**READING PASSAGE:**
%%

The ICF describes professional coaching as “an ongoing professional relationship that helps people produce extraordinary results in their lives, careers, businesses or organizations.” Unlike psychotherapy, life coaching doesn’t diagnose or focus on issues of the past. It’s more about helping clients define themselves and modify their thoughts and behavior to achieve their maximum personal potential.
Richardson has been working in what she calls the “healing arts” for 16 years. Before becoming a life coach a two-and-a-half years ago, she was a collaborative therapist and a massage therapist.
“I find people fascinating,” she said. “I love seeing peoples’ true selves and their strengths and helping to bring that out. It’s really fulfilling.”
It’s also not a bad way to make a living. After that initial free phone consultation, Richardson conducts a two- or three-hour in-person foundation session, which costs around $300. After that, she charges $100 for 45-minute phone sessions that the client can schedule as needed. It’s a flexible career that allows her to travel and spend time in Seattle while keeping in touch with San Diego clients.
A week after our phone chat, I met with Richardson in person for an abridged foundation session. She’d prepared a three-ring binder for me, but before handing it over, she guided me through a visualization exercise.
With my eyes closed, I listened to her soothing voice instruct me to let my body fill with warmth. Then I was to imagine a cloud picking me up and depositing me two decades into the future. She asked me to visualize the place—where was I? What was it like? Eventually, she led me to the home of my future self.
At first, I had to suppress a smirk. Then, my thoughts wandered to my latest crush and the upcoming season of Lost. At some point, though, my mind cleared and I actually saw myself 20 years from now. My future self—an older, wiser version of my current self—embraced me lovingly. The advice she gave me: You can do it.
I bid my future self adieu and opened my eyes, after which Richardson went through some additional exercises to help me define my core values—in other words, what matters to me. She also asked me to sign a commitment, not to her but to myself, that I would live these values to create a truly fulfilling life. I scrawled my name without hesitation.
I wish I could say I am 100-percent committed as I write this, but I can’t help but think that—like my commitment to refrain from smoking while swilling cocktails or to only date respectable guys—I’ll forget my self-promise the second an opportunity presents itself, in this case when my inner critic starts haranguing me again. I also wonder if a life coach is like a chiropractor; when you don’t go back on a regular basis, everything gets out of whack again.
It would be great to talk to a life coach on a weekly basis—it’s deliciously self-indulgent to have someone focus on you for a solid 45 minutes, and for me it was also surprisingly helpful. Even with the sliding scale Richardson offers to qualified clients, though, paying a life coach isn’t going to help my financial situation inch up from a 2.
But I won’t forget her advice or my commitment. I know, it sounds cheesy, and you might be rolling your eyes. I’m really not an “express my dreams to the universe” kind of gal. The coaches I had as a kid actually did get me to hustle once in a while, though. They inspired me to try a little harder. And even though I can’t afford a life coach (or a burrito, on occasion), I’ve decided that I’m not above giving myself a pep talk now and again: “You can do it. Yes, you can.”

%%

**EXTRACTED MATERIAL:**
%%

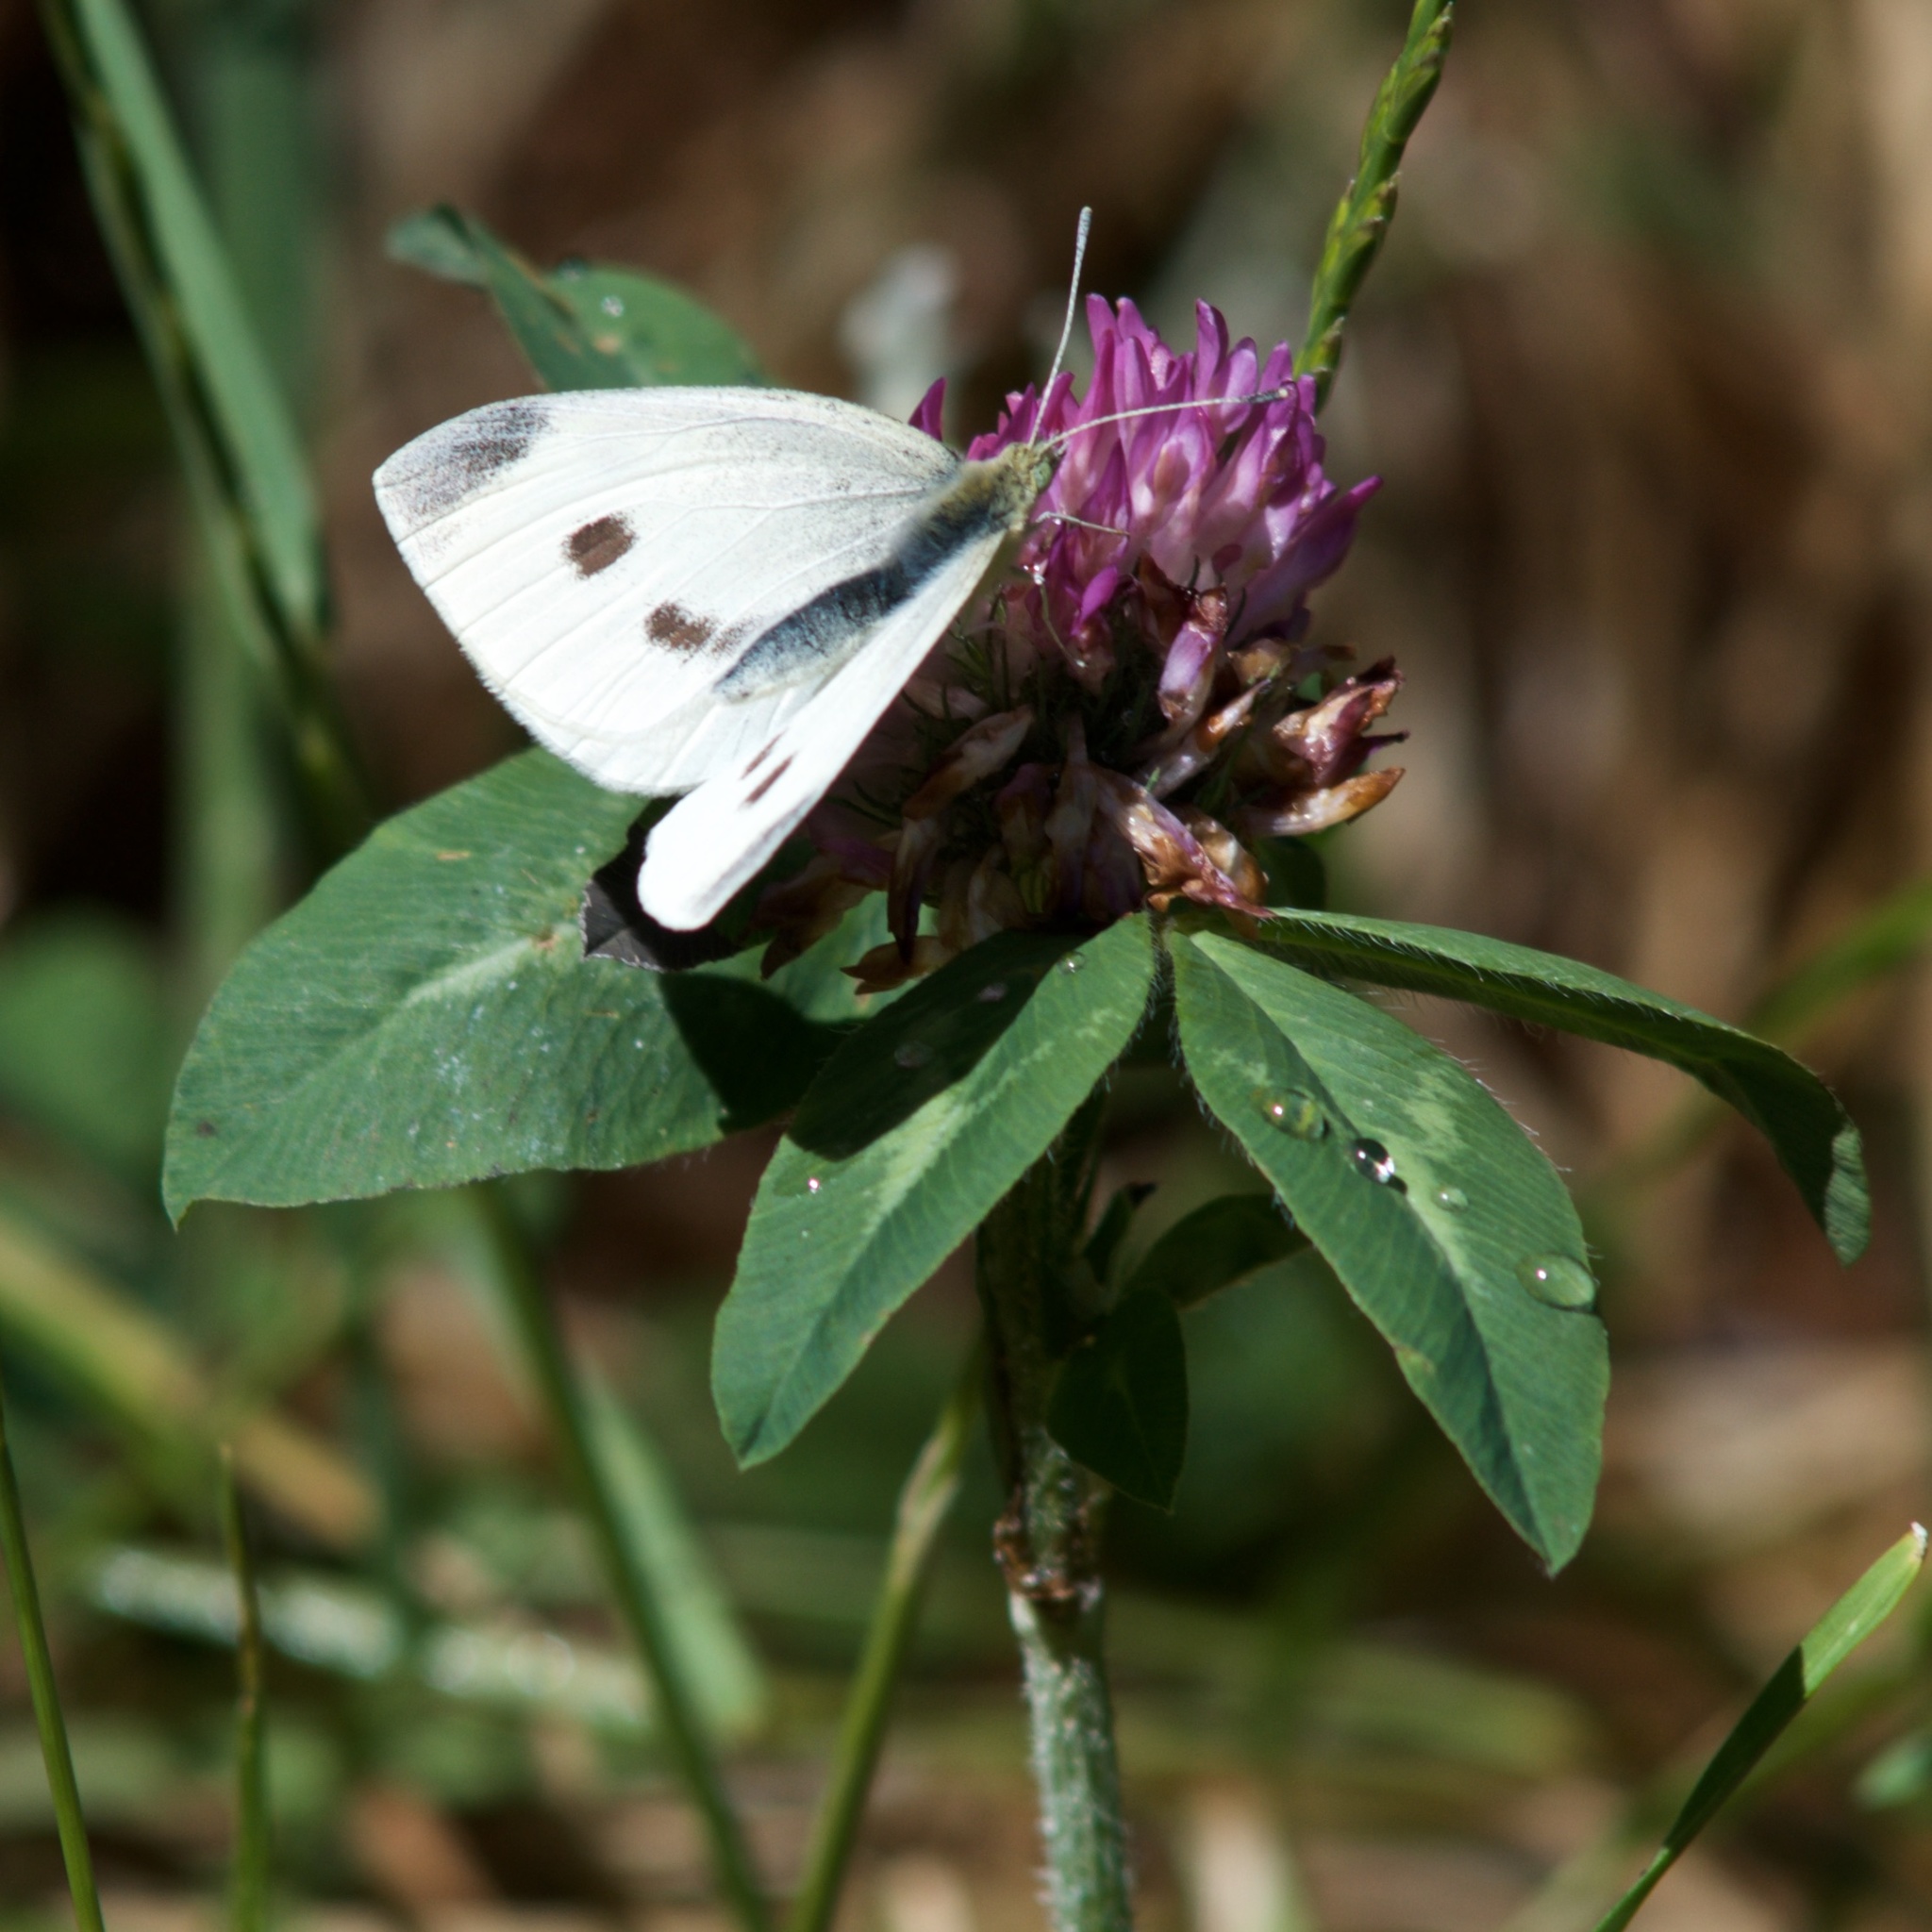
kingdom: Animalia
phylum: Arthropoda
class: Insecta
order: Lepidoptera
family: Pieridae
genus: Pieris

%%
%%

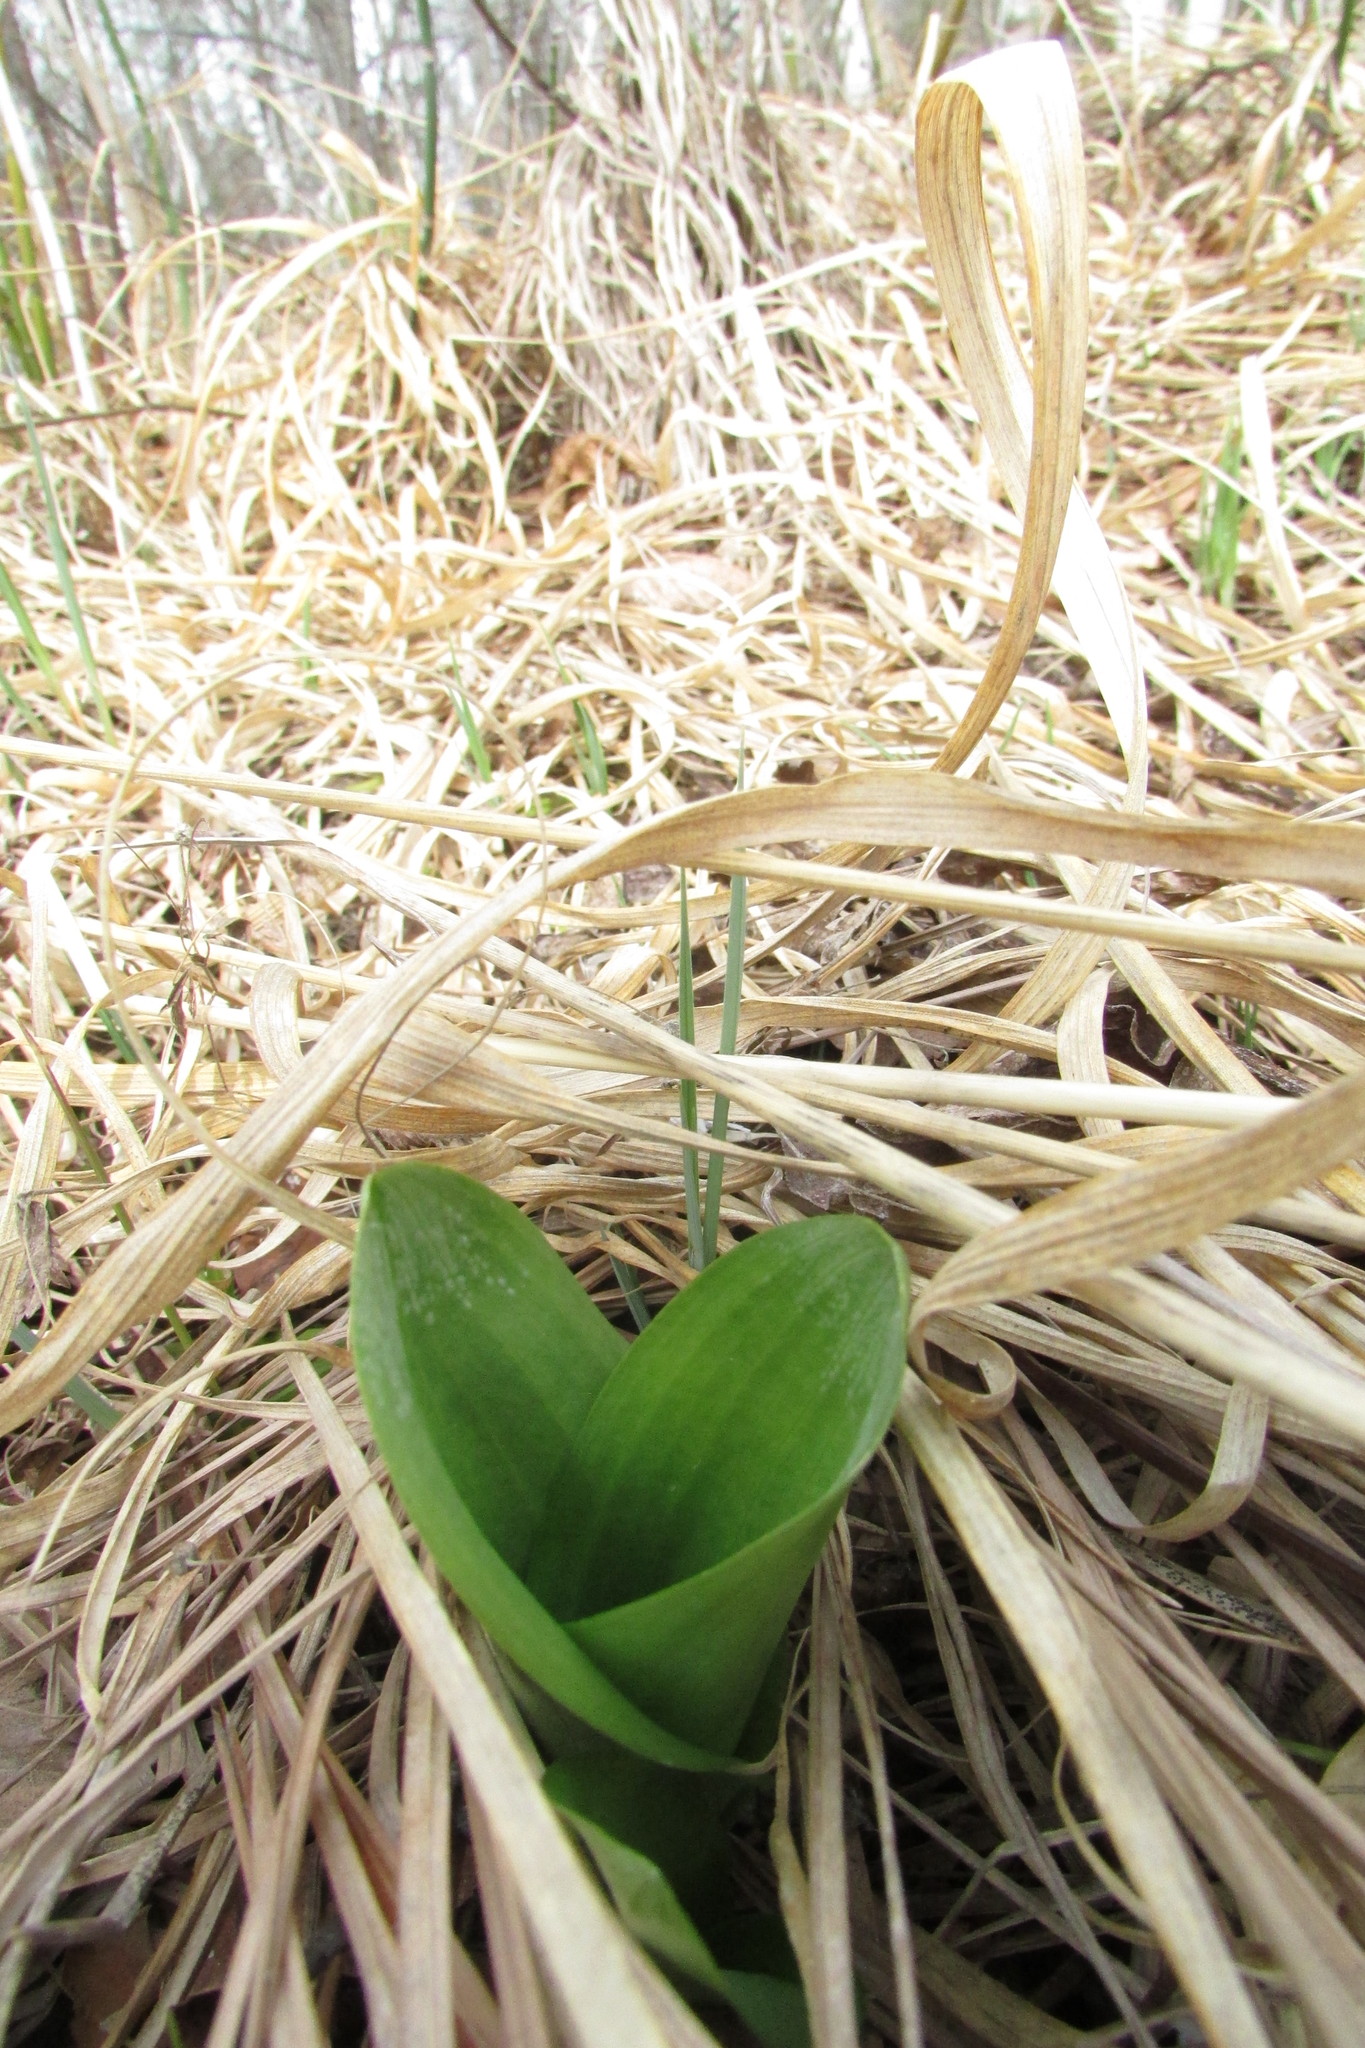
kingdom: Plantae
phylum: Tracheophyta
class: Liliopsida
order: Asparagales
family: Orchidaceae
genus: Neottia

%%
%%

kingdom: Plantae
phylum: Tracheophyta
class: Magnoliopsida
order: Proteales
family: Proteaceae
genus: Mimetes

%%

**REQUIRED WORK:** Give again, word for word, the part of the life coaching piece that opens with the words containing "Richardson has been" and closes with "San Diego clients.".

**COMPLETED TASK:**
Richardson has been working in what she calls the “healing arts” for 16 years. Before becoming a life coach a two-and-a-half years ago, she was a collaborative therapist and a massage therapist.
“I find people fascinating,” she said. “I love seeing peoples’ true selves and their strengths and helping to bring that out. It’s really fulfilling.”
It’s also not a bad way to make a living. After that initial free phone consultation, Richardson conducts a two- or three-hour in-person foundation session, which costs around $300. After that, she charges $100 for 45-minute phone sessions that the client can schedule as needed. It’s a flexible career that allows her to travel and spend time in Seattle while keeping in touch with San Diego clients.